General

Potash under attack from short sellers. Yeah, right

I was wondering how long it would take for the accusations to fly that Potash Corp. is a victim of short sellers. Not long, apparently. On Thursday a Merrill Lynch analyst downgraded the stock from a buy to underperform (that’s wishy-washy for sell, by the way) because of fears of a slowdown. When the fertilizer maker’s shares lost 35 per cent of their value—wiping billions from its market cap and helping to drive down the TSX by a whopping 800 points—money managers and investors quickly pointed the finger at those scourges of the investment world. In one Globe story a money manager said short selling was the only possible explanation for the rout. “Is there any reason to take $30 off Potash Corp.?” he asked. “I don’t think so.”

Really? I can think of a one or two off the top of my head.  I laid some of them out in this story a couple months ago if you want to get the full run down.

-Potash, a key ingredient in fertilizer, isn’t nearly as rare as its promoters make it out to be. Potash is often compared to oil, suggesting the mineral is somehow scarce. It’s not. And once you know where to find it, it’s relatively easy to mine. Luckily much of it happens to be buried under Saskatchewan—not exactly a war zone or tin-pot dictatorship like those regimes that control some of the world’s largest oil fields. By some counts, there’s 300 years worth of potash waiting to be dug up.

-But potash prices have skyrocketed  because of demand from the hungry middle-classes in China and India, no? This is the line that’s repeated over and over again by bullish potash investors.
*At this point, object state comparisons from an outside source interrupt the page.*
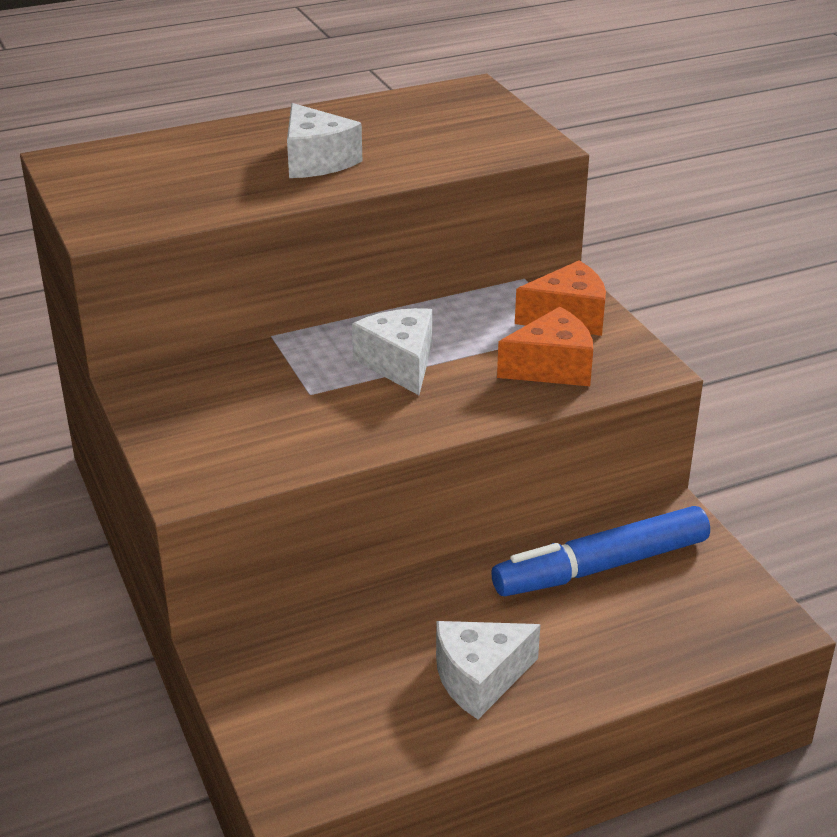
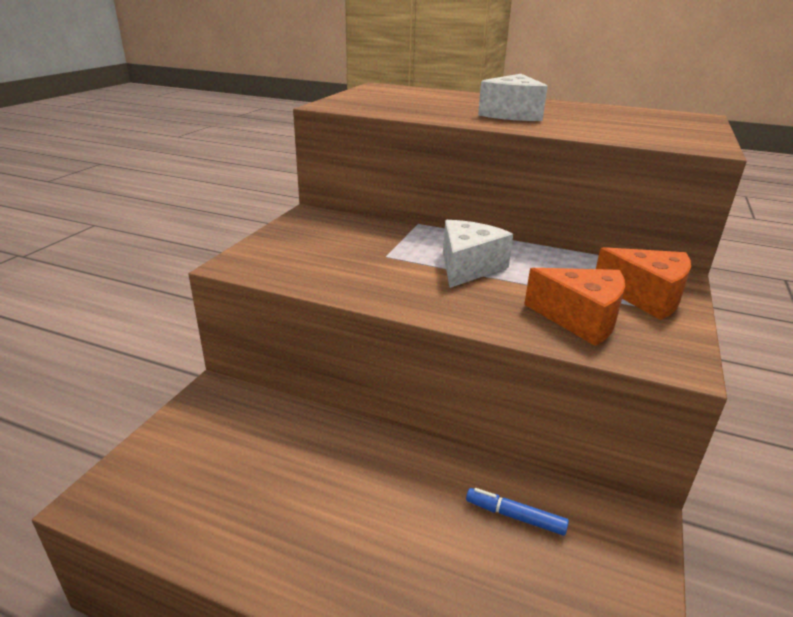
camera: 45 degrees right, 5 degrees down
white cheese [436,621,540,719] -> none
blue marker [491,506,710,596] -> blue marker [466,488,569,536], size x0.42

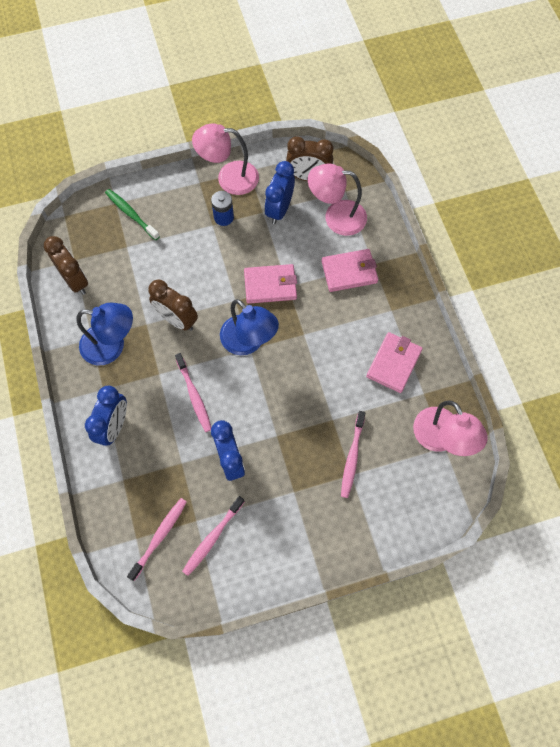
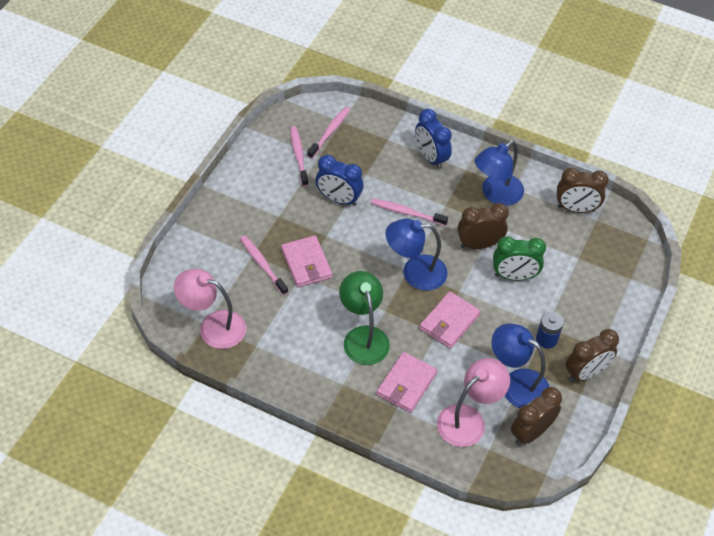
camera: 130 degrees right, 15 degrees down
green toothbrush [105,189,160,240] -> none
pink toothbrush [127,498,187,581] -> pink toothbrush turned 135 degrees counterclockwise [307,107,350,159]
pink lamp [192,123,259,195] -> brown clock [565,329,619,382]
blue clock [265,161,295,224] -> blue lamp [492,324,549,408]
pink wallet [366,332,423,393] -> pink wallet moved to [281,235,332,287]
none -> green lamp [339,271,390,365]
none -> green clock [493,236,546,281]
It goes like this: With the world’s population set to grow to 9 billion over the next four decades, farmers will have no choice but to use fertilizer to boost their yields. But this argument overlooks the fact that the world’s population is already nearly three times greater than it was half a century ago. Guess how much potash prices have risen over that time. Slightly more than squat. Until recently, potash prices were actually in the red.

So when people point out that the price for a ton of potash has jumped over the last year or so, remember one thing. There is no futures market for potash. That means commodity investors don’t set the price for the mineral in an open market. Potash producers do. Coincidentally, in a lawsuit last month a fertilizer customer accused Potash Corp. and others in the industry of fixing prices. The companies deny the allegation.

Anyway, here’s a quote I used to end my original story that I think bears repeating, because it says more than any critical analysis ever could. It comes from a newspaper report summing up a speech by Louis Ware, the former president of International Minerals and Chemical Corp., and his outlook for the potash industry. “The growing world population, the heavy withdrawals of soil minerals and advanced methods of farming all point toward an ever-increasing demand for potash.” That was in 1957. It took nearly 50 years for potash prices to get much above where they were when Ware gave his speech.

But I’m sure the collapse of fertilizer shares is just the dasterdly work of short sellers.